Il se remit à courir, tendu comme un arc, volant comme une flèche au-dessus du sillon. A l’autre bout, l’Escargot claironna :
- Prem’s, Renart !
Le prédateur impertinent fut presque frappé d’apoplexie devant cette diablerie. S’étranglant de rage, écumant de colère, sa superbe en berne, il quitta le Yeun Elez et s’installa au Gouezou où il coule désormais des jours heureux à dévaster le poulailler et en décimer les poulettes moelleuses. Quant aux limaçons –les plus malins du monde, c’est entendu-, ils sont désormais protégés et font l’objet de toutes les attentions des écologistes. S’attabler donc autour de ces petits flans à la butternut et au fromage de chèvre qu’accompagne, c’est de circonstance, une petite salade bien fraîche !
Pour 4 (gloutons) à 8 (appétits de moineau) entrées :
Une courge butternut d'1,5 kg environ
Une tête d'ail
2 belles échalotes grises
Un gros oignon rosé de Roscoff
4 œufs
500 ml de crème liquide entière
Une pomme ferme et acidulée : la Germaine de Brasparts convient parfaitement.
Une cuillère à soupe de vinaigre de cidre
Quelques branches de thym frais
4 feuilles de laurier
SeL de Guérande
Poivre noir de Madagascar
Une cuillère à soupe de graines de courge torréfiées
Miel de blé noir ou châtaignier
La veille, peler, épépiner et détailler en cubes la courge. Répartir sur des feuilles de laurier fraîches les morceaux dans un plat en tôle, arroser d’un filet d’huile d’olive, saler, poivrer, parsemer de feuilles de thym frais et jeter quelques gousses d’ail pelées et écrasées (5 à 6). Enfourner pour environ trois-quarts d’heure à four moyen (150°, chaleur tournante).

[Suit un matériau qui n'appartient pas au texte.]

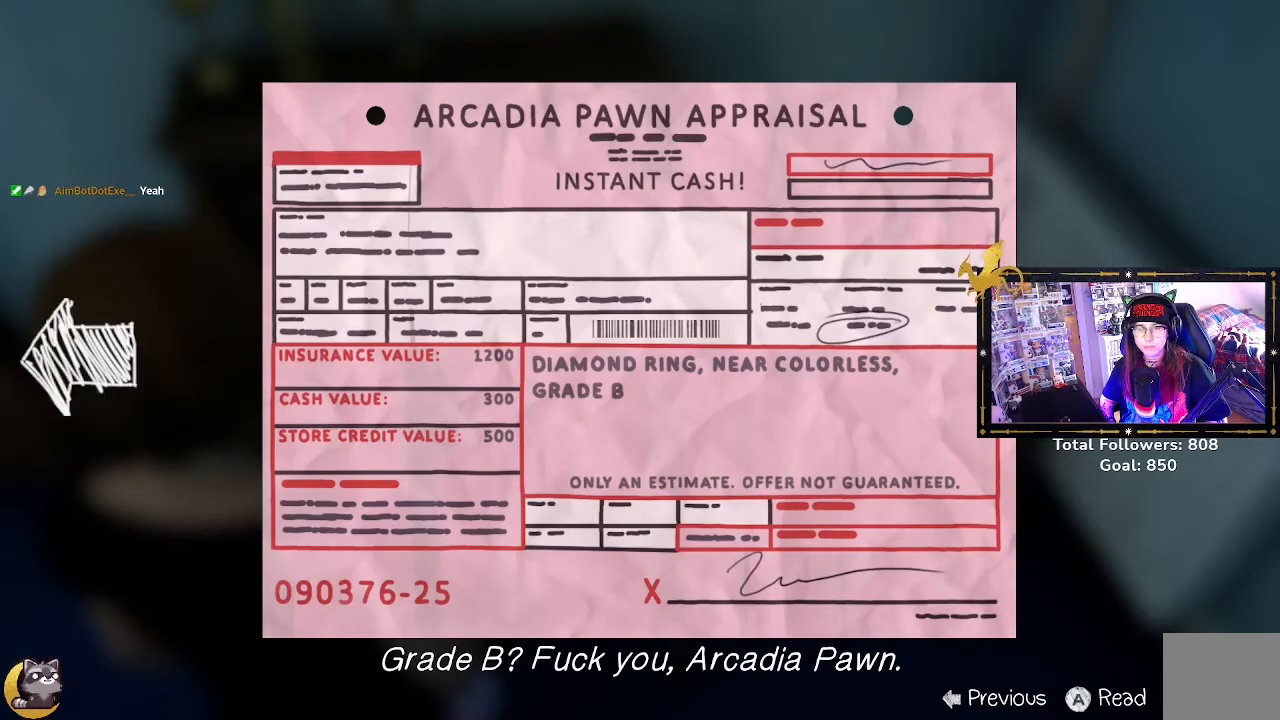
{"buttons": [], "left_stick": "center", "right_stick": "center", "events": []}
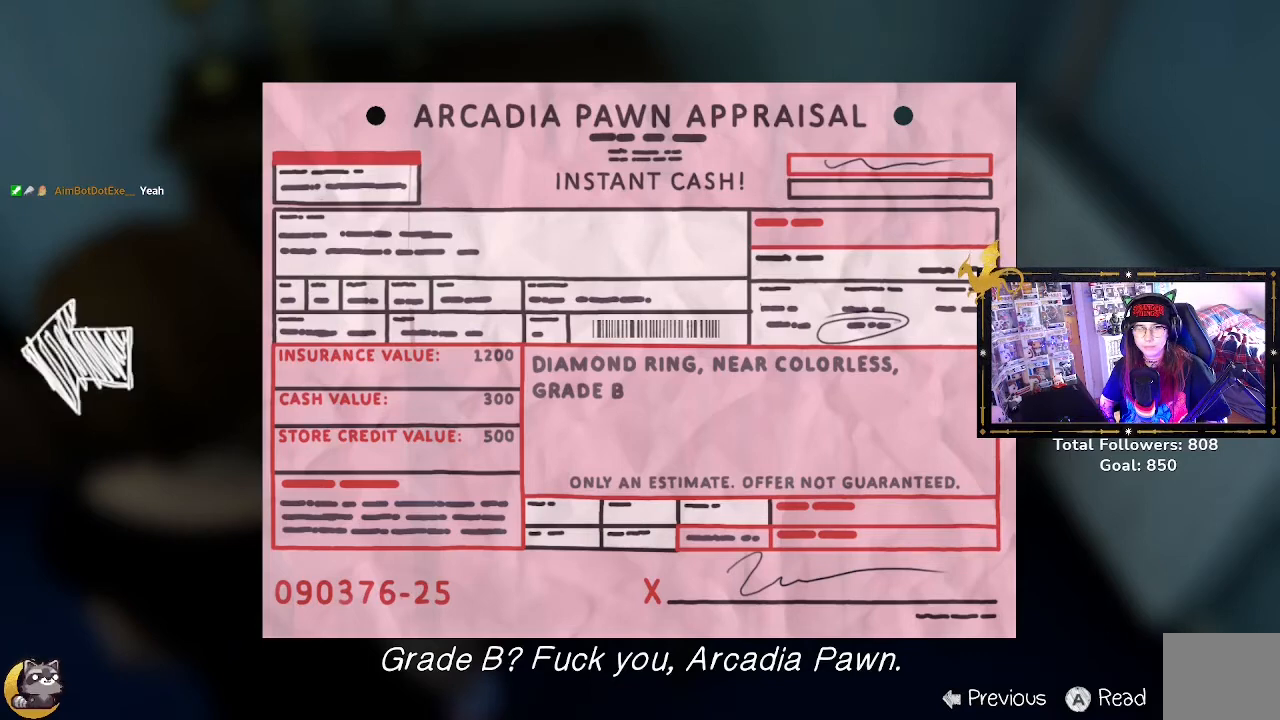
{"buttons": [], "left_stick": "center", "right_stick": "center", "events": []}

Lorsque la courge est cuite, rôtie et souple, la sortir du four et laisser perdre la grosse chaleur.
Ôter les feuilles de laurier et mixer brièvement le reste avec la crème et les œufs. Verser l’appareil dans un moule à cake en silicone –ou dans des moules individuels- et enfourner pour une heure à 90°. On obtient un joli flan orangé. Filmer et réfrigérer une nuit.
Détailler en petits dés la pomme, les échalotes et l’oignon, piler au mortier le gingembre et une gousse d’ail. Passer le tout rapidement à la poêle dans un filet d’huile d’olive –quelques minutes-. On cherche à conserver le croquant. Saler, poivrer, ajouter une cuillère à soupe de vinaigre de cidre. Mélanger cette petite sauce croquante et acidulée et réserver au frais.
Au moment de servir, dresser les assiettes : déposer une tranche du flan à la butternut démoulé, parsemer de graines de courge et déposer une belle cuillère à soupe de la petite sauce. Pour une entrée plus complète, on peut également déposer des billes ou des quenelles de chèvre frais et arroser d’un petit filet de miel… Quelques petites feuilles de pousses d’épinard ou, mieux encore, de baselle et de roquette, ne dépareront pas.